Aç ayı üretmez, bu nedenle sağlık ve beslenme imkanlarının zayıf olması da iş gücü ve verimi negatif etkiler.

Şirketler iki tür varlığa sahip olabilir: Fiziki Varlık ve Gayri Maddi Varlık. Fiziksel varlıklar daha geleneksel mülkleri; bina, ekipman, finansal varlıkları ifade ederken gayri maddi varlıklara ise bir şirketin yaratıcılığına ve yenilikçiliğine katkı sunan her şey dahil edilebilir. İmkanların genişlediği ve rekabetin arttığı son yüzyılda, teknolojinin gelişimiyle gayri maddi varlıklar bir şirketin sahip olabileceği en önemli varlıklardan bir tanesi haline gelmiştir. Gayri maddi varlıklar patent, telif hakları veya markalar gibi Fikri Mülkiyet Haklarıyla devlet tarafından yasal güvence altına alınmalıdır. Patentler yeni buluş, bilimsel süreç ve sonuçları, telif hakları sanat, müzik, edebiyat ve benzeri birçok alanda verilen özgün eserleri, marka ise şirketlerin logo ve sloganlarını korur. Fikri mülkiyet hakları şirketlerin gayri maddi varlıklarını somutlaştırıp kişiselleştirerek yeni girişimleri destekler, yeni fikir ve inovasyonların rakipler tarafından izinsiz kullanımını engeller.

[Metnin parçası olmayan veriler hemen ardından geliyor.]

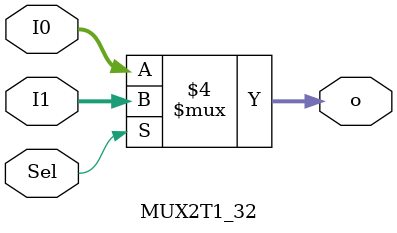
<source format=v>
`timescale 1ns / 1ps
module MUX2T1_32(input [31:0] I0,
					  input [31:0] I1,
					  input Sel,
					  output reg[31:0] o
				     );
always @* begin
	if (Sel == 1'b1)
		o <= I1;
	else
		o <= I0;
end
endmodule

</source>
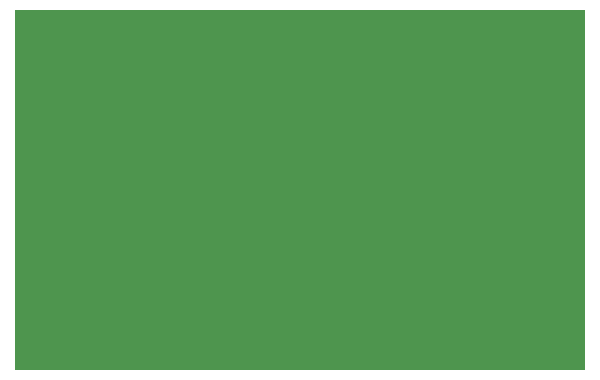
<source format=gbr>
G04 DipTrace 2.4.0.2*
%INBoard.gbr*%
%MOIN*%
%ADD11C,0.0055*%
%FSLAX44Y44*%
G04*
G70*
G90*
G75*
G01*
%LNBoardPoly*%
%LPD*%
G36*
X3937Y3937D2*
D11*
X22937D1*
Y15937D1*
X3937D1*
Y3937D1*
G37*
M02*

</source>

ABD, Avrupa ve Japonya’da yapılan bir dizi araştırma da patentlerin inovasyonu teşvik etmede etkili olduğunu desteklemekte; katılımcı şirketler, özellikle biyoteknoloji, ilaçlar, kimyasallar ve belirli ölçüde makine ve bilgisayar gibi bazı sektörlerde patentlerin rekabet avantajlarını koruma açısından son derece önemli olduğunu bildirmiştir (Levin, Klevorick, Nelson ve Winter, 1987; Cohen, Nelson and Walsh, 2000). Bunun yanında yeni araştırma ve geliştirme projeleri kurulup bilim insanlarına gerekli imkanları tanınıp araştırmaları güvence altına alınarak verim ve yaratıcılık teşvik edilebilir.

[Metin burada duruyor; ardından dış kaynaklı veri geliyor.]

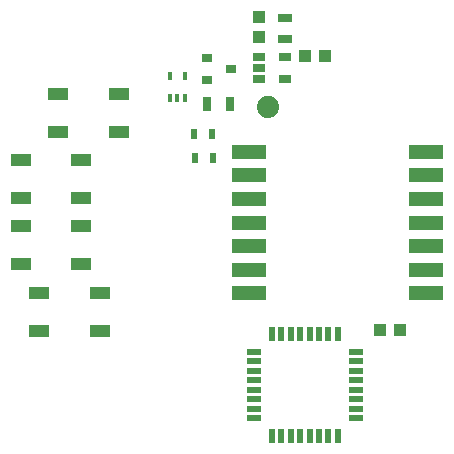
<source format=gbr>
G04 #@! TF.FileFunction,Paste,Top*
%FSLAX46Y46*%
G04 Gerber Fmt 4.6, Leading zero omitted, Abs format (unit mm)*
G04 Created by KiCad (PCBNEW 4.0.7-e2-6376~61~ubuntu18.04.1) date Mon Jul 23 20:51:16 2018*
%MOMM*%
%LPD*%
G01*
G04 APERTURE LIST*
%ADD10C,0.100000*%
%ADD11R,1.198880X0.797560*%
%ADD12R,0.998220X1.099820*%
%ADD13R,1.099820X0.998220*%
%ADD14C,1.879600*%
%ADD15R,1.060000X0.650000*%
%ADD16R,1.651000X0.998220*%
%ADD17R,2.999740X1.198880*%
%ADD18R,1.270000X0.558800*%
%ADD19R,0.558800X1.270000*%
%ADD20R,0.400000X0.650000*%
%ADD21R,0.500000X0.900000*%
%ADD22R,0.700000X1.300000*%
%ADD23R,0.900000X0.800000*%
G04 APERTURE END LIST*
D10*
D11*
X165077920Y-44660606D03*
X165077920Y-46458926D03*
D12*
X162877920Y-44611406D03*
X162877920Y-46308126D03*
D13*
X168496720Y-47900000D03*
X166800000Y-47900000D03*
D14*
X163700000Y-52200000D03*
D15*
X162900000Y-47950000D03*
X162900000Y-48900000D03*
X162900000Y-49850000D03*
X165100000Y-49850000D03*
X165100000Y-47950000D03*
D16*
X145924440Y-51102340D03*
X145924440Y-54297660D03*
X151075560Y-54297660D03*
X151075560Y-51102340D03*
X142724440Y-56702340D03*
X142724440Y-59897660D03*
X147875560Y-59897660D03*
X147875560Y-56702340D03*
X142724440Y-62302340D03*
X142724440Y-65497660D03*
X147875560Y-65497660D03*
X147875560Y-62302340D03*
X144324440Y-68002340D03*
X144324440Y-71197660D03*
X149475560Y-71197660D03*
X149475560Y-68002340D03*
D17*
X162051920Y-56000520D03*
X162051920Y-58002040D03*
X162051920Y-60001020D03*
X162051920Y-62000000D03*
X162051920Y-63998980D03*
X162051920Y-65997960D03*
X162051920Y-67999480D03*
X177048080Y-67999480D03*
X177048080Y-65997960D03*
X177048080Y-63998980D03*
X177048080Y-62000000D03*
X177048080Y-60001020D03*
X177048080Y-58002040D03*
X177048080Y-56000520D03*
D18*
X162500000Y-72949700D03*
X162500000Y-73749800D03*
X162500000Y-74549900D03*
X162500000Y-75350000D03*
X162500000Y-76147560D03*
X162500000Y-76947660D03*
X162500000Y-77747760D03*
X162500000Y-78547860D03*
D19*
X163993520Y-80041380D03*
X164793620Y-80041380D03*
X165593720Y-80041380D03*
X166393820Y-80041380D03*
X167191380Y-80041380D03*
X167991480Y-80041380D03*
X168791580Y-80041380D03*
X169591680Y-80041380D03*
D18*
X171085200Y-78547860D03*
X171085200Y-77747760D03*
X171085200Y-76947660D03*
X171085200Y-76147560D03*
X171085200Y-75350000D03*
X171085200Y-74549900D03*
X171085200Y-73749800D03*
X171085200Y-72949700D03*
D19*
X169591680Y-71456180D03*
X168791580Y-71456180D03*
X167991480Y-71456180D03*
X167191380Y-71456180D03*
X166393820Y-71456180D03*
X165593720Y-71456180D03*
X164793620Y-71456180D03*
X163993520Y-71456180D03*
D13*
X174838360Y-71120000D03*
X173141640Y-71120000D03*
D20*
X155350000Y-51450000D03*
X156650000Y-51450000D03*
X156000000Y-51450000D03*
X156650000Y-49550000D03*
X155350000Y-49550000D03*
D21*
X159000000Y-56500000D03*
X157500000Y-56500000D03*
X157428572Y-54500000D03*
X158928572Y-54500000D03*
D22*
X160450000Y-52000000D03*
X158550000Y-52000000D03*
D23*
X158500000Y-48050000D03*
X158500000Y-49950000D03*
X160500000Y-49000000D03*
M02*

</source>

Politik denge de verimi etkileyen unsurlardan biridir. Önünü göremeyen çoğu yatırımcı politikanın dengede olmadığı dönemlerde yatırımdan vazgeçmekte ya da temkinli olmakta, yeni girişim sayısı düşmektedir. Ayrıca yolsuzluk ve rüşvetler de verimin düşmesini doğurmaktadır.

Nüfus artışı da verimde etkili bir unsurdur. Nüfus artışıyla işçi sayısı artsa da buna karşılık daha çok talep ve tüketim olacaktır. Daha çok ürün üretilecek ve daha fazla ürün tüketilecektir. Eğitimli daha az birey, eksik eğitimli daha fazla bireyden daha verimli çalışacaktır. Bunlar gibi onlarca etken sayılabileceğinden nüfus artışının verim ve büyümede etkisi öngörülemez.

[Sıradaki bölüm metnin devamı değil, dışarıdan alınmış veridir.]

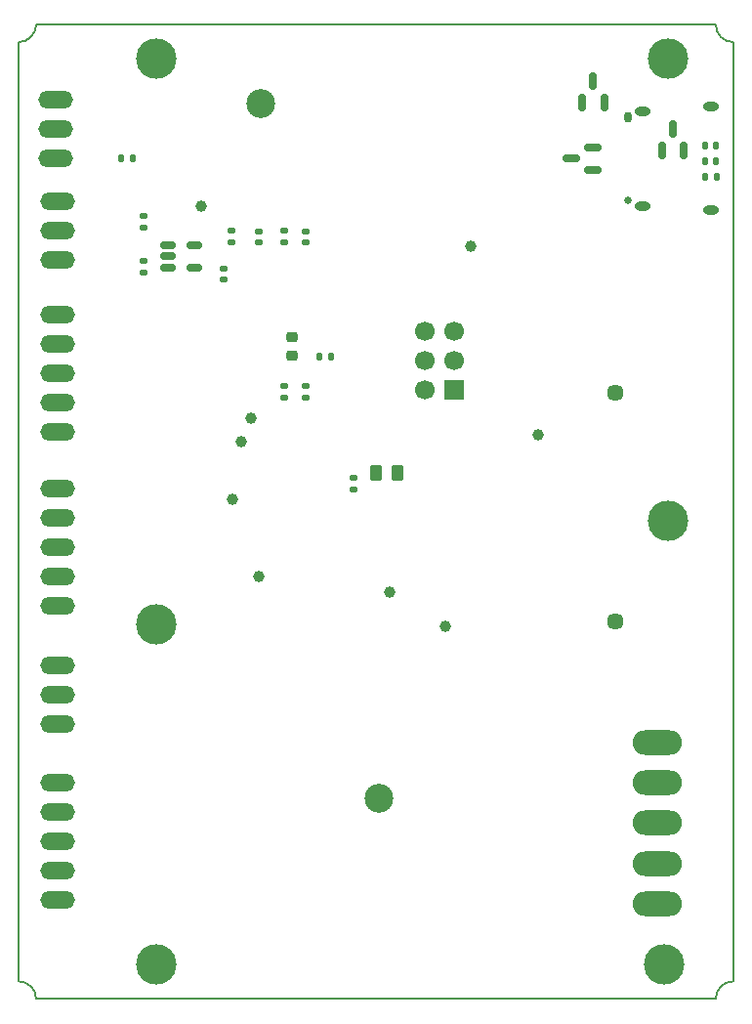
<source format=gbr>
%TF.GenerationSoftware,KiCad,Pcbnew,9.0.2*%
%TF.CreationDate,2025-07-10T16:00:18+01:00*%
%TF.ProjectId,FastStepper,46617374-5374-4657-9070-65722e6b6963,rev?*%
%TF.SameCoordinates,PX71f712cPY8e18f40*%
%TF.FileFunction,Soldermask,Bot*%
%TF.FilePolarity,Negative*%
%FSLAX46Y46*%
G04 Gerber Fmt 4.6, Leading zero omitted, Abs format (unit mm)*
G04 Created by KiCad (PCBNEW 9.0.2) date 2025-07-10 16:00:18*
%MOMM*%
%LPD*%
G01*
G04 APERTURE LIST*
G04 Aperture macros list*
%AMRoundRect*
0 Rectangle with rounded corners*
0 $1 Rounding radius*
0 $2 $3 $4 $5 $6 $7 $8 $9 X,Y pos of 4 corners*
0 Add a 4 corners polygon primitive as box body*
4,1,4,$2,$3,$4,$5,$6,$7,$8,$9,$2,$3,0*
0 Add four circle primitives for the rounded corners*
1,1,$1+$1,$2,$3*
1,1,$1+$1,$4,$5*
1,1,$1+$1,$6,$7*
1,1,$1+$1,$8,$9*
0 Add four rect primitives between the rounded corners*
20,1,$1+$1,$2,$3,$4,$5,0*
20,1,$1+$1,$4,$5,$6,$7,0*
20,1,$1+$1,$6,$7,$8,$9,0*
20,1,$1+$1,$8,$9,$2,$3,0*%
G04 Aperture macros list end*
%ADD10RoundRect,0.150000X-0.512500X-0.150000X0.512500X-0.150000X0.512500X0.150000X-0.512500X0.150000X0*%
%ADD11RoundRect,0.150000X0.587500X0.150000X-0.587500X0.150000X-0.587500X-0.150000X0.587500X-0.150000X0*%
%ADD12RoundRect,0.150000X0.150000X-0.587500X0.150000X0.587500X-0.150000X0.587500X-0.150000X-0.587500X0*%
%ADD13O,3.000000X1.500000*%
%ADD14C,2.500000*%
%ADD15R,1.700000X1.700000*%
%ADD16C,1.700000*%
%ADD17C,1.000000*%
%ADD18C,1.450000*%
%ADD19C,3.500000*%
%ADD20C,0.650000*%
%ADD21O,0.650000X0.950000*%
%ADD22O,1.400000X0.800000*%
%ADD23O,4.267200X2.133600*%
%ADD24RoundRect,0.135000X-0.185000X0.135000X-0.185000X-0.135000X0.185000X-0.135000X0.185000X0.135000X0*%
%ADD25RoundRect,0.140000X-0.140000X-0.170000X0.140000X-0.170000X0.140000X0.170000X-0.140000X0.170000X0*%
%ADD26RoundRect,0.135000X-0.135000X-0.185000X0.135000X-0.185000X0.135000X0.185000X-0.135000X0.185000X0*%
%ADD27RoundRect,0.225000X0.250000X-0.225000X0.250000X0.225000X-0.250000X0.225000X-0.250000X-0.225000X0*%
%ADD28RoundRect,0.140000X-0.170000X0.140000X-0.170000X-0.140000X0.170000X-0.140000X0.170000X0.140000X0*%
%ADD29RoundRect,0.135000X0.185000X-0.135000X0.185000X0.135000X-0.185000X0.135000X-0.185000X-0.135000X0*%
%ADD30RoundRect,0.140000X0.170000X-0.140000X0.170000X0.140000X-0.170000X0.140000X-0.170000X-0.140000X0*%
%ADD31RoundRect,0.140000X0.140000X0.170000X-0.140000X0.170000X-0.140000X-0.170000X0.140000X-0.170000X0*%
%ADD32RoundRect,0.250000X0.262500X0.450000X-0.262500X0.450000X-0.262500X-0.450000X0.262500X-0.450000X0*%
%TA.AperFunction,Profile*%
%ADD33C,0.152400*%
%TD*%
%TA.AperFunction,Profile*%
%ADD34C,0.150000*%
%TD*%
G04 APERTURE END LIST*
D10*
%TO.C,IC10*%
X12962500Y63369400D03*
X12962500Y64319400D03*
X12962500Y65269400D03*
X15237500Y65269400D03*
X15237500Y63369400D03*
%TD*%
D11*
%TO.C,D6*%
X49736400Y73750000D03*
X49736400Y71850000D03*
X47861400Y72800000D03*
%TD*%
D12*
%TO.C,D5*%
X50748900Y77662500D03*
X48848900Y77662500D03*
X49798900Y79537500D03*
%TD*%
%TO.C,D4*%
X57648900Y73462500D03*
X55748900Y73462500D03*
X56698900Y75337500D03*
%TD*%
D13*
%TO.C,X3*%
X3200000Y77933400D03*
X3200000Y75393400D03*
X3200000Y72853400D03*
%TD*%
D14*
%TO.C,J6*%
X31198900Y17400000D03*
%TD*%
D13*
%TO.C,X4*%
X3356000Y69131400D03*
X3356000Y66591400D03*
X3356000Y64051400D03*
%TD*%
D15*
%TO.C,SV2*%
X37748900Y52750000D03*
D16*
X35208900Y52750000D03*
X37748900Y55290000D03*
X35208900Y55290000D03*
X37748900Y57830000D03*
X35208900Y57830000D03*
%TD*%
D17*
%TO.C,TP4*%
X20098900Y50300000D03*
%TD*%
D14*
%TO.C,J4*%
X20998900Y77600000D03*
%TD*%
D18*
%TO.C,J2*%
X51733666Y32700000D03*
%TD*%
D17*
%TO.C,TP10*%
X15798900Y68700000D03*
%TD*%
%TO.C,TP11*%
X36998900Y32250000D03*
%TD*%
%TO.C,TP13*%
X39198900Y65200000D03*
%TD*%
D19*
%TO.C,SC1*%
X11898900Y81500000D03*
%TD*%
D20*
%TO.C,J1*%
X52833900Y69187500D03*
D21*
X52833900Y76387500D03*
D22*
X60033900Y68297500D03*
X54083900Y68657500D03*
X54083900Y76917500D03*
X60033900Y77277500D03*
%TD*%
D19*
%TO.C,SC1*%
X55981414Y3000000D03*
%TD*%
D17*
%TO.C,TP6*%
X18525000Y43243400D03*
%TD*%
D19*
%TO.C,SC1*%
X56248900Y41400000D03*
%TD*%
D13*
%TO.C,X10*%
X3400000Y28922400D03*
X3400000Y26382400D03*
X3400000Y23842400D03*
%TD*%
D19*
%TO.C,SC1*%
X11898900Y32400000D03*
%TD*%
D18*
%TO.C,J3*%
X51713900Y52500000D03*
%TD*%
D13*
%TO.C,X5*%
X3400000Y44165400D03*
X3400000Y41625400D03*
X3400000Y39085400D03*
X3400000Y36545400D03*
X3400000Y34005400D03*
%TD*%
%TO.C,X9*%
X3400000Y18762400D03*
X3400000Y16222400D03*
X3400000Y13682400D03*
X3400000Y11142400D03*
X3400000Y8602400D03*
%TD*%
D19*
%TO.C,SC1*%
X56248900Y81500000D03*
%TD*%
D17*
%TO.C,TP5*%
X19248900Y48250000D03*
%TD*%
D19*
%TO.C,SC1*%
X11898900Y3000000D03*
%TD*%
D23*
%TO.C,X1*%
X55348900Y8225000D03*
X55348900Y11725000D03*
X55348900Y15225000D03*
X55348900Y18725000D03*
X55348900Y22225000D03*
%TD*%
D17*
%TO.C,TP1*%
X44998900Y48900000D03*
%TD*%
D13*
%TO.C,X2*%
X3400000Y59273400D03*
X3400000Y56733400D03*
X3400000Y54193400D03*
X3400000Y51653400D03*
X3400000Y49113400D03*
%TD*%
D17*
%TO.C,TP8*%
X20794200Y36563200D03*
%TD*%
%TO.C,TP9*%
X32164000Y35273400D03*
%TD*%
D24*
%TO.C,R20*%
X10800000Y63929400D03*
X10800000Y62909400D03*
%TD*%
D25*
%TO.C,C23*%
X59498900Y73925000D03*
X60458900Y73925000D03*
%TD*%
D26*
%TO.C,R3*%
X59488900Y71187500D03*
X60508900Y71187500D03*
%TD*%
D24*
%TO.C,R19*%
X23000000Y66529400D03*
X23000000Y65509400D03*
%TD*%
D27*
%TO.C,C15*%
X23700000Y55744400D03*
X23700000Y57294400D03*
%TD*%
D28*
%TO.C,C1*%
X17798000Y63247400D03*
X17798000Y62287400D03*
%TD*%
%TO.C,C42*%
X24900000Y66499400D03*
X24900000Y65539400D03*
%TD*%
D29*
%TO.C,R17*%
X18400000Y65509400D03*
X18400000Y66529400D03*
%TD*%
D26*
%TO.C,R9*%
X26090000Y55619400D03*
X27110000Y55619400D03*
%TD*%
D24*
%TO.C,R21*%
X10800000Y67829400D03*
X10800000Y66809400D03*
%TD*%
D30*
%TO.C,C41*%
X20800000Y65539400D03*
X20800000Y66499400D03*
%TD*%
D28*
%TO.C,C16*%
X29000000Y45099400D03*
X29000000Y44139400D03*
%TD*%
D26*
%TO.C,R8*%
X8857000Y72815346D03*
X9877000Y72815346D03*
%TD*%
D24*
%TO.C,R7*%
X23024000Y53101400D03*
X23024000Y52081400D03*
%TD*%
D31*
%TO.C,C2*%
X60458900Y72556250D03*
X59498900Y72556250D03*
%TD*%
D29*
%TO.C,R4*%
X24877200Y52086600D03*
X24877200Y53106600D03*
%TD*%
D32*
%TO.C,L3*%
X32812500Y45519400D03*
X30987500Y45519400D03*
%TD*%
D33*
X60423900Y0D02*
G75*
G02*
X61923900Y1500000I1500000J0D01*
G01*
X1500000Y0D02*
X60423900Y0D01*
X0Y1500000D02*
G75*
G02*
X1500000Y0I0J-1500000D01*
G01*
X1500000Y84400000D02*
G75*
G02*
X0Y82900000I-1500000J0D01*
G01*
D34*
X61923900Y1500000D02*
X61923900Y82900000D01*
D33*
X60423900Y84400000D02*
X1500000Y84400000D01*
X0Y82900000D02*
X0Y1500000D01*
X61923900Y82900000D02*
G75*
G02*
X60423900Y84400000I0J1500000D01*
G01*
M02*

</source>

Ekonominin üretim veya hizmet sektörlerinden meydana gelen, verimi etkileyen beklenmedik büyük bir değişikliği ifade eder. Bu değişiklik genellikle teknolojik gelişmeler, yeni iş süreçleri, düzenleyici değişiklikler veya dış şoklar gibi faktörlere bağlı olarak ortaya çıkabilir. Tarihten negatif ve pozitif olarak iki örnek verilebilir:
1973 yılında OAPEC ülkelerinin (Petrol İhraç Eden Arap Ülkeleri) ABD’nin İsrail’e destek vermesinin ardından uyguladığı petrol ambargosunda, petrol fiyatları tavan yaptı. Kadınların da sürülerce işe atıldığı döneme denk gelen bu kriz, ekonomiye daha fazla para alınarak çözülmeye çalışılsa da bu ülkeyi yüksek enflasyona sürükledi.
1990’larda ise yüksek kapasiteli bilgisayar çiplerinin üretilmesi, internetin keşfi gibi yaşanan art arda teknolojik gelişmeler ülke çapında verimi ve ekonomik büyümeyi arttırdı.